A new international study reveals that the world's oceans absorbed more heat in 2025 than in any other year since modern record-keeping began.

Published Friday in the journal Advances in Atmospheric Sciences, the analysis shows that the ocean's heat increase last year amounted to a staggering 23 zettajoules of energy – equivalent to 37 years of global energy consumption at 2023 levels.

The findings stem from a major collaboration involving over 50 scientists from 31 research institutions worldwide. By integrating data from leading international centers and independent research groups across Asia, Europe and the Americas, the scientists concluded that the heat content in the upper 2,000 meters of the ocean reached its highest recorded level in 2025, underscoring a clear and sustained upward trend.

The study highlights that ocean warming is not uniform. In 2025, about 16 percent of the world's ocean area saw record-high heat, while an additional 33 percent ranked among the top three warmest years in their historical records. The fastest warming occurred in regions including the tropical and South Atlantic, the North Pacific and the Southern Ocean.

While heat stored in the deep ocean set a new record, surface temperatures exhibited a slightly different pattern. The global average sea-surface temperature in 2025 was the third warmest on record, remaining about 0.5 degrees Celsius above the recent baseline and slightly below the peaks observed in 2023 and 2024.

Nevertheless, these elevated surface temperatures have significant real-world impacts, driving increased evaporation and heavier rainfall. They played a key role in intensifying extreme weather events in 2025, such as severe flooding in Southeast Asia and Mexico, and drought in the Middle East, the study said.

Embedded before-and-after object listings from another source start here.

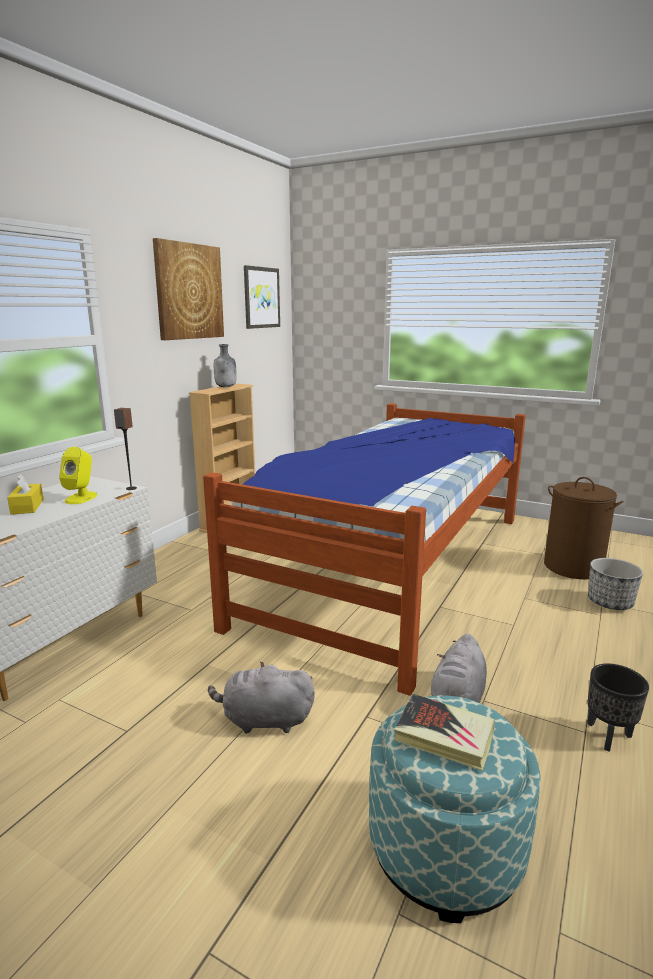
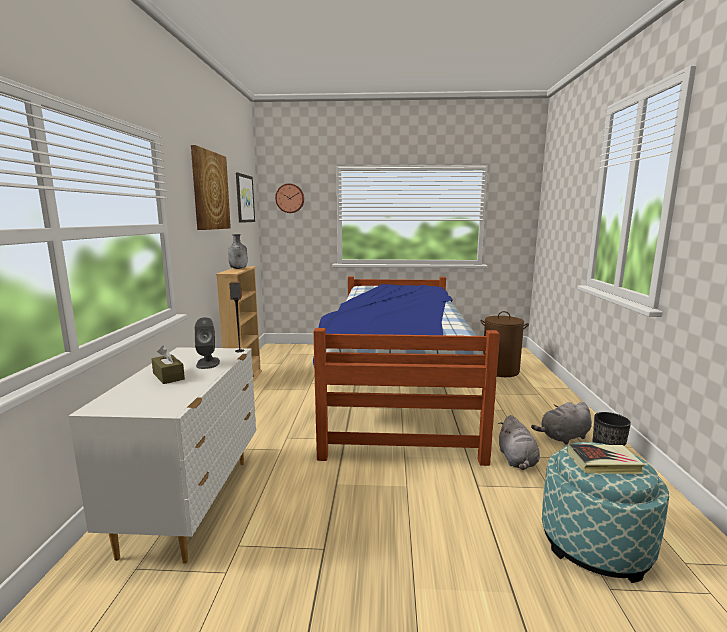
camera: 25 degrees left, 5 degrees down
(27, 506) = (168, 376): yellow tissue box -> brown tissue box
(81, 498) = (208, 363): yellow speaker -> grey speaker
(264, 720) = (416, 508): grey plush toy -> grey plush toy (563, 437)
(328, 295) = (290, 198): none -> wall clock
(609, 603) = (537, 387): planter -> none

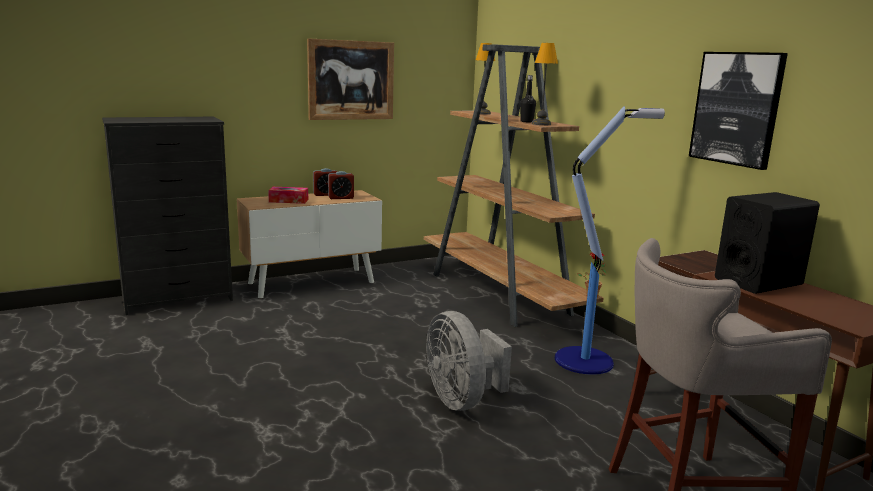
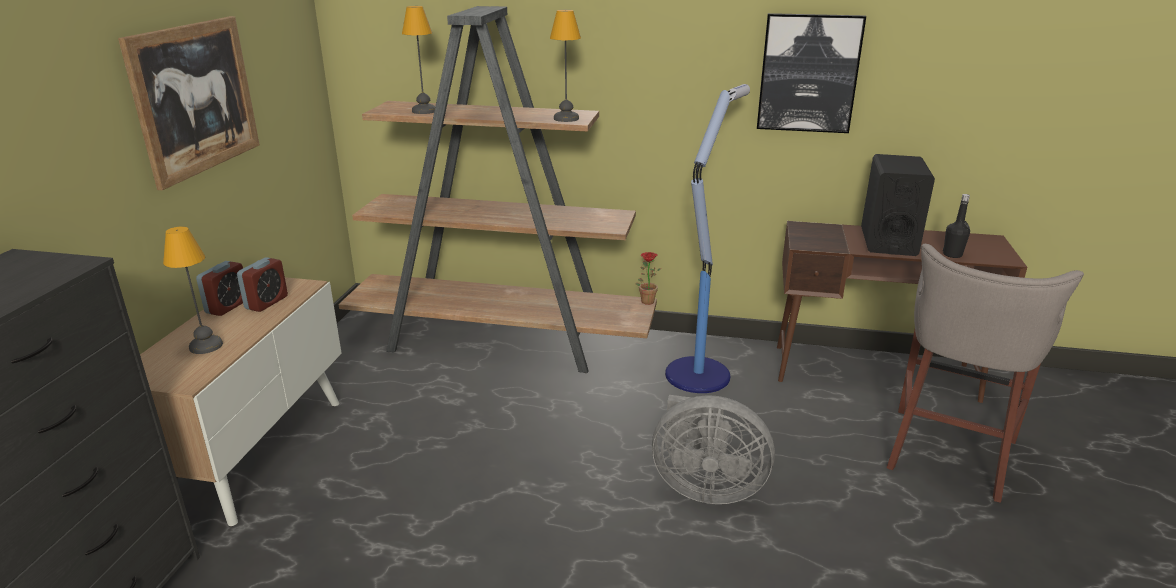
camera: 50 degrees left, 10 degrees up
(288, 201) = (206, 345): tissue box -> table lamp
(526, 121) = (535, 117): black bottle -> black bottle (952, 254)

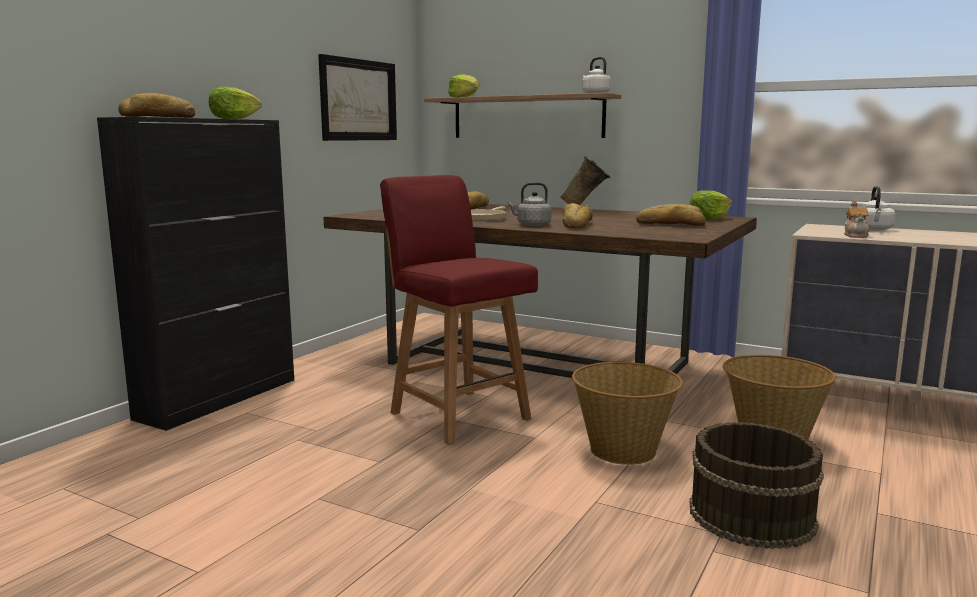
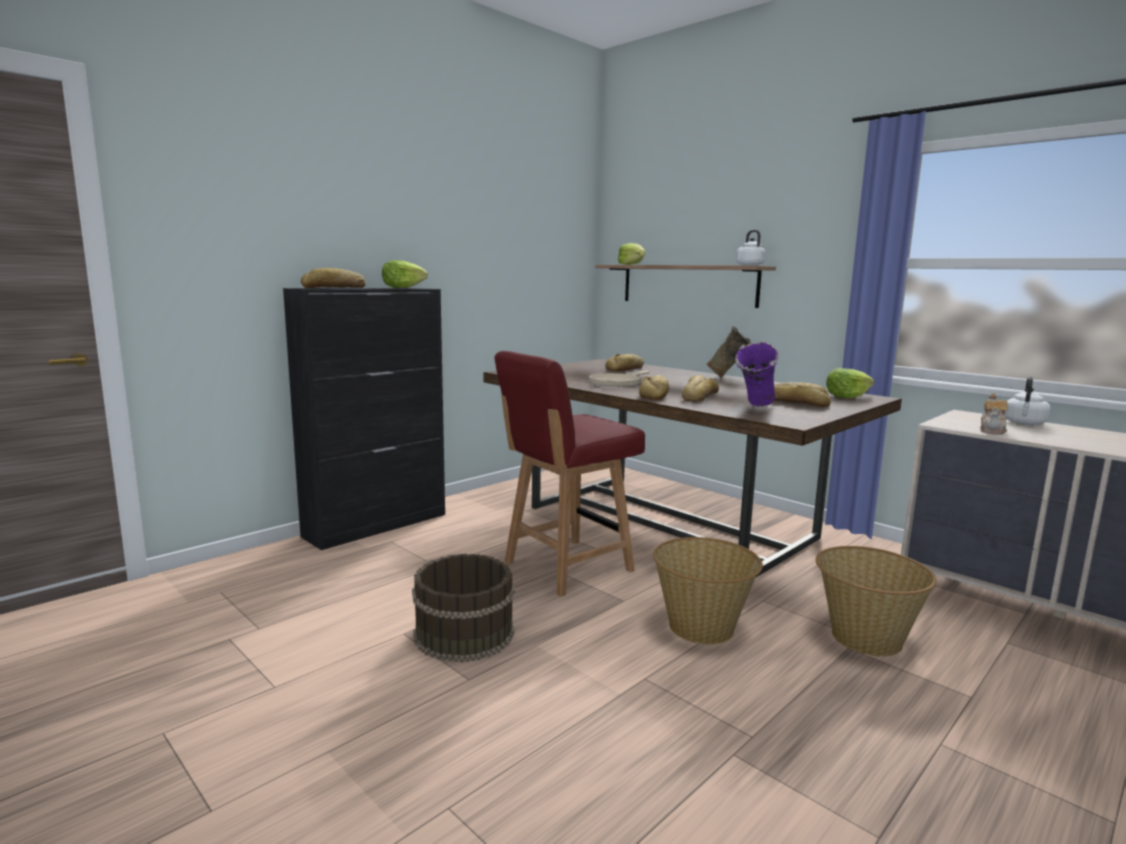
camera: 15 degrees right, 0 degrees up
(358, 100) = (532, 267): picture -> none
(458, 415) = (565, 567): red chair -> red chair turned 105 degrees counterclockwise
(531, 225) = (655, 394): grey kettle -> bread
(641, 230) = (755, 408): none -> purple vase
(750, 516) = (794, 722): brown bucket -> brown bucket (462, 633)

The study warns that continued ocean heating carries profound consequences. It directly contributes to sea-level rise through thermal expansion, exacerbates and prolongs marine heatwaves, and adds more heat and moisture to the atmosphere, which can strengthen storms and other extreme weather phenomena.

Scientists emphasize that as long as the planet continues to accumulate heat, ocean heat records will continue to be broken.